In the midst of implementing the most significant enterprise risk management changes Hong Kong insurers have ever experienced, their new ERM frameworks are being subjected to the ultimate workout.
As part of the upcoming HKRBC regime, Hong Kong insurers are implementing enhanced ERM frameworks in line with the Insurance Authority’s GL 21 Guideline on Enterprise Risk Management. To comply with the regime, many insurers are having to repurpose their existing ERM processes and procedures, upskill their workforce and modify or build new critical systems.
One of the regime’s expected capabilities is for insurers to monitor for warning signals of emerging risks, conduct stress and scenario testing, and regularly review their ERM framework to ensure it remains fit for purpose. In this context, two types of events are considered the ultimate test of risk management:
- “Black swan” events – rare events with disproportionate impact that become retrospectively predictable
- “Gray rhino” events – predictable events with disproportionate impact crystallizing from neglected threats
In 2020, insurers’ readiness to predict and manage their businesses during such events was put firmly in the spotlight. Just as new ERM frameworks were being put in place, the world started a new decade with the China-US trade dispute, the Russia-Saudi Arabia oil war and the COVID-19 pandemic. The disproportionate impacts of these events translated into multiple ERM test situations including the current low-yield environment, a volatile equity market and economic and health uncertainty.
How are ERM frameworks holding up?
Some Hong Kong insurers, already familiar with RBC frameworks, are across all the risk areas. For others, where the new regime requires fundamental change, they remain unprepared. Less than 30% of Hong Kong insurers in 2019 had approved mitigation plans across all RBC-specified risk management areas.
Insurers are struggling in three main areas:
- Lack of risk culture – Many insurers need to broaden enterprise knowledge of ERM beyond the board, senior management and dedicated ERM team and out to the entire company. Risk culture requires every employee to exhibit the right norms, attitudes and behaviors related to risk awareness, risk-taking and risk management. This means training, communication, performance incentives and reviews are needed to educate everyone about risk appetite and encourage the use of effective controls and risk quantification tools.
To support this, the tone from the top is critical. The board and senior management have an important role in communicating the importance of risk management to the whole organization. The message should be that senior leadership expects more coordinated cooperation among different corporate functions. - Lack of capabilities – Those insurers outside of Solvency II are struggling to develop the necessary ERM capabilities. The most obvious gaps are capital projection with the capability of forward-looking risk and solvency assessments, stress and scenario testing, continuity analysis, recovery planning and management mitigation actions. Unfortunately, existing capabilities to determine the mathematical reserves, solvency requirement and Dynamic Solvency Testing (for life insurers) are factor-based or essentially volume-based measures. However, the upcoming HKRBC requirements are risk-based, requiring a much more demanding analysis than is currently required from the factor-based approach.
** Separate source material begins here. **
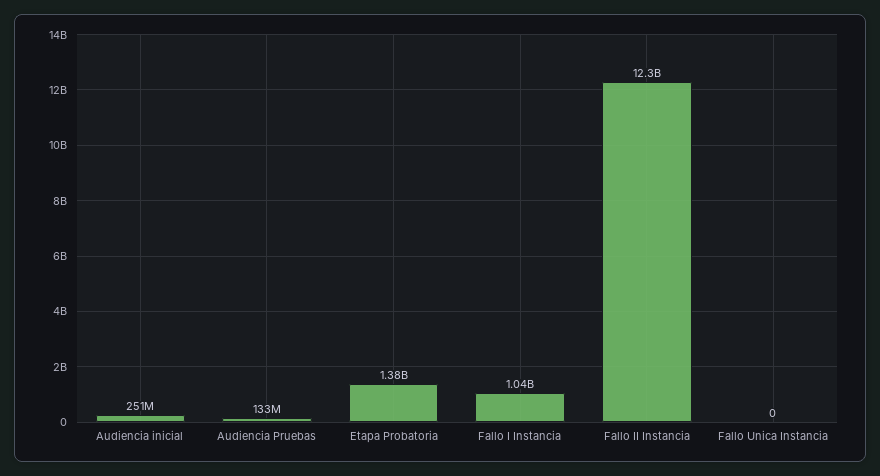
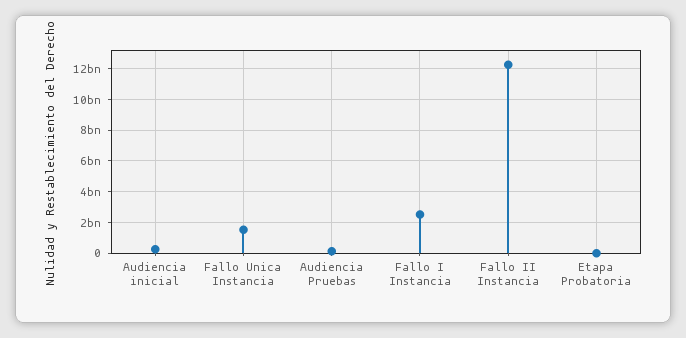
Etapa Probatoria: 1380000000 -> 0
Fallo I Instancia: 1040000000 -> 2500000000
Fallo Unica Instancia: 0 -> 1500000000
- Lack of capacity – HKRBC is being implemented at the same time as insurers are working to comply with IFRS 9 and 17. This means already scarce resources are being split several ways into different compliance streams. Added to this, new challenges are emerging as the low-yield environment and volatile equity markets force life insurers to carry out monthly, weekly or even daily monitoring of their solvency positions. The danger here is that more frequent monitoring will inevitably lead to model simplification due to the time required to produce results.
Emerging market practices
As the pandemic evolves, with restrictions being temporarily relaxed, the industry is adapting its own ERM practices.
In the short-term, insurers are having to stay ahead of emerging and evolving risks triggered by COVID-19. Key risk areas under constant consideration include: distribution, conduct, third-party and cybersecurity-related risks. Insurers must constantly identify these risks, track their acceptance status and gather sufficient information/documentation to verify and validate that all emerging risks are being taken into consideration when making decisions and reviewing governance.
For insurers looking further ahead, additional practices are emerging to meet different GL21 requirements, including:
- New approaches to surface emerging risks – Most insurers are familiar with the quantifiable risks, and arguably the non-quantifiable risks, in their risk identification processes. But now emerging risks are front and centre with regulators, boards and shareholders, some insurers are moving to identify emerging risks using Political, Economic, Social, Technological, Legal and Environmental (PESTLE) analysis. This requires a group of senior individuals to discuss and identify emerging risks from PESTLE factors, including landing on a potential time frame and the impacts to the business when the emerging risks materialize.
- Reverse stress testing – The pandemic has seen many insurers revisiting their asset-liability management and business contingency plans. Typically, pre-COVID business contingency plans were relatively high-level, with their main focus being on the qualitative considerations of operational resilience. Now, Hong Kong insurers are developing quantitative considerations using reverse stress testing, where the possible drivers of these events are used to perform stress and scenarios testing to quantitatively understand balance sheet behaviors. Then, once the nature of the balance sheet is understood, insurers can build in early warning signals to boost operational resilience.